Wednesday, March 15, 2017
Grand Ballroom Foyer (Century Link Center)
Benjamin T. Stokes , Department of Animal Science, Iowa State University, Ames, IA
James R. Russell , Department of Animal Science, Iowa State University, Ames, IA
Patrick J. Gunn , Department of Animal Science, Iowa State University, Ames, IA
Lee L. Schulz , Department of Economics, Iowa State University, Ames, IA
To compare costs of grazing stockpiled forages, initiated by different methods, to winter hay feeding for fall-calving beef cows, nine 0.45-ha paddocks of cool-season grasses were blocked in triplicate and randomly assigned one of three treatments: spring strip-grazing (SPG), summer strip-grazing (SMR), or summer hay harvest (HAY).

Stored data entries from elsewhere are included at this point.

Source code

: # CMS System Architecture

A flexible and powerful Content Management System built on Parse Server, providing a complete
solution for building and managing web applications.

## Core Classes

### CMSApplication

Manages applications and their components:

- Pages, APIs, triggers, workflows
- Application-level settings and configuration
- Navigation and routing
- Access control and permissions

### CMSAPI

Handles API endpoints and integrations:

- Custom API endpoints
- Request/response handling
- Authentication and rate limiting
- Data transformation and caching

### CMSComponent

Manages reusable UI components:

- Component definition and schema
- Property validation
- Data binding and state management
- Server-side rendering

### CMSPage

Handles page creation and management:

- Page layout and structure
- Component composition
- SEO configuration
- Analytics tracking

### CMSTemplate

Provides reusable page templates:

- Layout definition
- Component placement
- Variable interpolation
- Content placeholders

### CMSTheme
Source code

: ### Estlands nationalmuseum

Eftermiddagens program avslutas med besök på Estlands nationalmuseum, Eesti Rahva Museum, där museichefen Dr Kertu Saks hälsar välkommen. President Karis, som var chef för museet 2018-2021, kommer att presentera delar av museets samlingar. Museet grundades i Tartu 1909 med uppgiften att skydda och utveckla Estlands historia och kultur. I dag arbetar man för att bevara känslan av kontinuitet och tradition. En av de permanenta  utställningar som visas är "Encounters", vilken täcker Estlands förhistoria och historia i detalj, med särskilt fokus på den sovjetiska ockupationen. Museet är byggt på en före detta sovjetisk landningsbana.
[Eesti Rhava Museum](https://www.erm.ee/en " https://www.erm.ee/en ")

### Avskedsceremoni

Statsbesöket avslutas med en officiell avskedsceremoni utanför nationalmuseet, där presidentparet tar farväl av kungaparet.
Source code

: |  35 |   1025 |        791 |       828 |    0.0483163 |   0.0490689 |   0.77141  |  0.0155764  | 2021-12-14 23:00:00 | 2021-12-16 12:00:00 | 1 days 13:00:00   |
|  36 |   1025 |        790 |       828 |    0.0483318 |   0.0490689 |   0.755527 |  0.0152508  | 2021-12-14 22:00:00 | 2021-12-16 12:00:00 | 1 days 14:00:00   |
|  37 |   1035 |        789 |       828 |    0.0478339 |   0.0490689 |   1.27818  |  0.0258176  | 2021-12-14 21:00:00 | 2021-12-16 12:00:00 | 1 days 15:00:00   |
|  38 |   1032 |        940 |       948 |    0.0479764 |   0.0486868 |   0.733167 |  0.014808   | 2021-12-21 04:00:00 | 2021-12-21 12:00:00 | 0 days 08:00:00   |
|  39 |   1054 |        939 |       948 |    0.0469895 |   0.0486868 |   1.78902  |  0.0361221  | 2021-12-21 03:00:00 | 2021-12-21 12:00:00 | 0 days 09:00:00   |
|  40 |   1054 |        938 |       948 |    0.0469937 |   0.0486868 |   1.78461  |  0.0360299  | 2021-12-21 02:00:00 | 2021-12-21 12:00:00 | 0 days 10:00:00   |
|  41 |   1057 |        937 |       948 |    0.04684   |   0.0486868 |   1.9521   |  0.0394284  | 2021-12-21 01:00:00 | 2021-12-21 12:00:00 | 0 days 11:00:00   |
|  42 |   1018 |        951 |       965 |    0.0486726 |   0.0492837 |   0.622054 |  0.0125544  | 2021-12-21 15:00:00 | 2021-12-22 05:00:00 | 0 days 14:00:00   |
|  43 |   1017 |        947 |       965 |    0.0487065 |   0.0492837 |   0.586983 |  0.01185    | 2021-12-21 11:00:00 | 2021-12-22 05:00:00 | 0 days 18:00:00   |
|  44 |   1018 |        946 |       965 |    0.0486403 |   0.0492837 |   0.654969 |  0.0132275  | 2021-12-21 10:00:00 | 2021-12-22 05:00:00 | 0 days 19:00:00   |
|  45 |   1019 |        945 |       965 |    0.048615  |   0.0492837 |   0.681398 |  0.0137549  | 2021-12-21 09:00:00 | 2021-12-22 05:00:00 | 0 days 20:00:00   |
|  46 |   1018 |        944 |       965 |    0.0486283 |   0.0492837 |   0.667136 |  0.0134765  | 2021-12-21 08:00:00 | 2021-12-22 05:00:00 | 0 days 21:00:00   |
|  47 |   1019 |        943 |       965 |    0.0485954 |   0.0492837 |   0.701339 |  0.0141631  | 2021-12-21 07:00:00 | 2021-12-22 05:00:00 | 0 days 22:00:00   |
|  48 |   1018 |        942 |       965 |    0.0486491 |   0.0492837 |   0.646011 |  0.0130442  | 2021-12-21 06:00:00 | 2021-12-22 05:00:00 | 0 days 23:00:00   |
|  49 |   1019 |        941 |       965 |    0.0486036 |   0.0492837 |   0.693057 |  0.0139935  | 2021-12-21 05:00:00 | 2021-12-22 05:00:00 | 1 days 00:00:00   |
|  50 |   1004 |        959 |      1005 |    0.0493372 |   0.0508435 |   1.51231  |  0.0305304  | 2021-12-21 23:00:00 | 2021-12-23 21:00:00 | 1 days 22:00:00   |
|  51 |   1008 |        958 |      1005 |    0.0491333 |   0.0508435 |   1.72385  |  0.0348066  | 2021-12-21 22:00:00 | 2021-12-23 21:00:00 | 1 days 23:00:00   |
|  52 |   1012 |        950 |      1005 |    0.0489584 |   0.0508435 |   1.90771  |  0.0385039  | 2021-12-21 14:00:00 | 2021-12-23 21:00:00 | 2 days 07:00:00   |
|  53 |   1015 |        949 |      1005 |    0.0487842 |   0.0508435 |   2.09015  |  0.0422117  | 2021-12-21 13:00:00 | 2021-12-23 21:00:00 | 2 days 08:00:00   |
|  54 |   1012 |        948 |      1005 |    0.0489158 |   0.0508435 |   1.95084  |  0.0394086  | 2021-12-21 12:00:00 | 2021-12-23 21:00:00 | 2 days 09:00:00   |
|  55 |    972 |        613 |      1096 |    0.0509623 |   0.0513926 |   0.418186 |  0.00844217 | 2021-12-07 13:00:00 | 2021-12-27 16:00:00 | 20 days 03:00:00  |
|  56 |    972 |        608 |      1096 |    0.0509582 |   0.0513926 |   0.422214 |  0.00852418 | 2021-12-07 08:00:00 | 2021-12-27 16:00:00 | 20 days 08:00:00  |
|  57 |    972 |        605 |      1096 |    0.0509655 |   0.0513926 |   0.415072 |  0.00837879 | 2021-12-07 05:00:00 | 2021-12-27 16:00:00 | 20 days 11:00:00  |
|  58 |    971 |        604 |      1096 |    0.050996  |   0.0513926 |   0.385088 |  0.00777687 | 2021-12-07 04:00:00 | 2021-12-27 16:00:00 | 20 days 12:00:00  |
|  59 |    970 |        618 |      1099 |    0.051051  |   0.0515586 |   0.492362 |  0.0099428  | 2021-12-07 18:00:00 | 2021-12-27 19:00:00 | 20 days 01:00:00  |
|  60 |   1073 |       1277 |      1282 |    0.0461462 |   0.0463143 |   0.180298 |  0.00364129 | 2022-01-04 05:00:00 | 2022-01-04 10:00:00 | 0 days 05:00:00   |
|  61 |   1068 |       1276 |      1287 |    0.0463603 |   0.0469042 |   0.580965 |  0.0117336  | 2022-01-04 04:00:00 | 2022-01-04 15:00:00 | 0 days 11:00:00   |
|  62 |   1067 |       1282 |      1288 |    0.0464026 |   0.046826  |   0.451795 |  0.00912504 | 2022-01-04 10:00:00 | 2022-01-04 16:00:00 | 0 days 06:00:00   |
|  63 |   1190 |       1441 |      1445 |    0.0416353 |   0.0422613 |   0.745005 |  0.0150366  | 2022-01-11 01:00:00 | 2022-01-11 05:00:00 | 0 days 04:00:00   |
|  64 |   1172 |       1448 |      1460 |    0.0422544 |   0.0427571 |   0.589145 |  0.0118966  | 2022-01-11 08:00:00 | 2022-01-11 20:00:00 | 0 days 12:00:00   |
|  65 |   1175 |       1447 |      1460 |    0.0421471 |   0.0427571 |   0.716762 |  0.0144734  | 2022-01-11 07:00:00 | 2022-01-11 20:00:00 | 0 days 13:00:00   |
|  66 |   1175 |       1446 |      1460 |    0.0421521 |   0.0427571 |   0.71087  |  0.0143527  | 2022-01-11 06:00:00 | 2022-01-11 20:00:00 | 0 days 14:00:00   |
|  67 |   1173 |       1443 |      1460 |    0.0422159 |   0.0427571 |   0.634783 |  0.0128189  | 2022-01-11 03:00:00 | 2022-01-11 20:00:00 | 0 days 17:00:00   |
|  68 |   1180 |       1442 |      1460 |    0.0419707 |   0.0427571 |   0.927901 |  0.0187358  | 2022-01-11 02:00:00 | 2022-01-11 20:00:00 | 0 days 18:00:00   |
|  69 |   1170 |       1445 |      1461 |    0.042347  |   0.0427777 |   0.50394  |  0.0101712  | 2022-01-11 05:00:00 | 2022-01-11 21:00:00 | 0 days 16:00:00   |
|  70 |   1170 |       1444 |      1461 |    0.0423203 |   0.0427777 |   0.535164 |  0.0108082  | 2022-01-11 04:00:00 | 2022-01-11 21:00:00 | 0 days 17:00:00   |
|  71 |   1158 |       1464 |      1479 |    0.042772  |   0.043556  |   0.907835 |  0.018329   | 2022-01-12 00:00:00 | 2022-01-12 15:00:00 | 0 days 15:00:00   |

For SPG and SMR, live forage mass was estimated with a falling plate meter (4.8 kg/m2), allocated in daily strips (2.4% of BW/d) to ten fall-calving, Angus cows. Hay from HAY paddocks was harvested as large round bales, weighed, core-sampled, and stored outside. Paddocks were fertilized with 50.4 kg nitrogen/ha as urea. October through January, monthly forage samples were hand-clipped to 2.54 cm from six, 0.25-m2 locations within each paddock. In November, bales were weighed, dissected, re-weighed, and cored to measure nutritional value and recovery of un-weathered hay. Forages were weighed, oven-dried for 48 h at 65 ᵒC, re-weighed to determine DM content and analyzed for IVDMD, NDF, ADF, ADL, and CP. The Cornell Net Carbohydrate and Protein System was used to meet ME requirements of lactating, beef cows (523 kg SBW) using monthly nutritional values of forage or hay with distillers dried grains (DDGS). Carrying capacity (CC) of stockpiled pastures was determined as total forage fed and initial stockpiled forage mass, adjusted for grazing efficiencies of 60% for SPG grazing and 70% for SMR and HAY. CC of a drylot system (DRY), comparable to HAY but without stockpile grazing, was calculated from HAY forage mass in October and amount of hay produced, adjusted for harvest, storage, and feeding losses. Gross feed costs (GROSS, $/hd/d) were calculated as the costs of land rental, DDGS, fencing, harvest, fertilizers, and labor on a fixed land base, divided by winter CC. Net feed costs (NET, $/hd/d) were calculated as total costs on the fixed land base less summer grazing or hay harvest income, divided by winter CC. Carrying capacity was greater for DRY when compared to all other systems (P < 0.05), but did not differ between stockpile systems (P > 0.10). Neither GROSS nor NET costs differed between systems (P > 0.10). DRY system incurred greater (P < 0.10) total costs/ha than stockpile systems. There was no significant difference in total cost ($/ha) between SPG, HAY, and SMR (P > 0.10). Although DRY systems had greater total costs, there were no differences in GROSS or NET with yields, costs, and returns utilized in this study.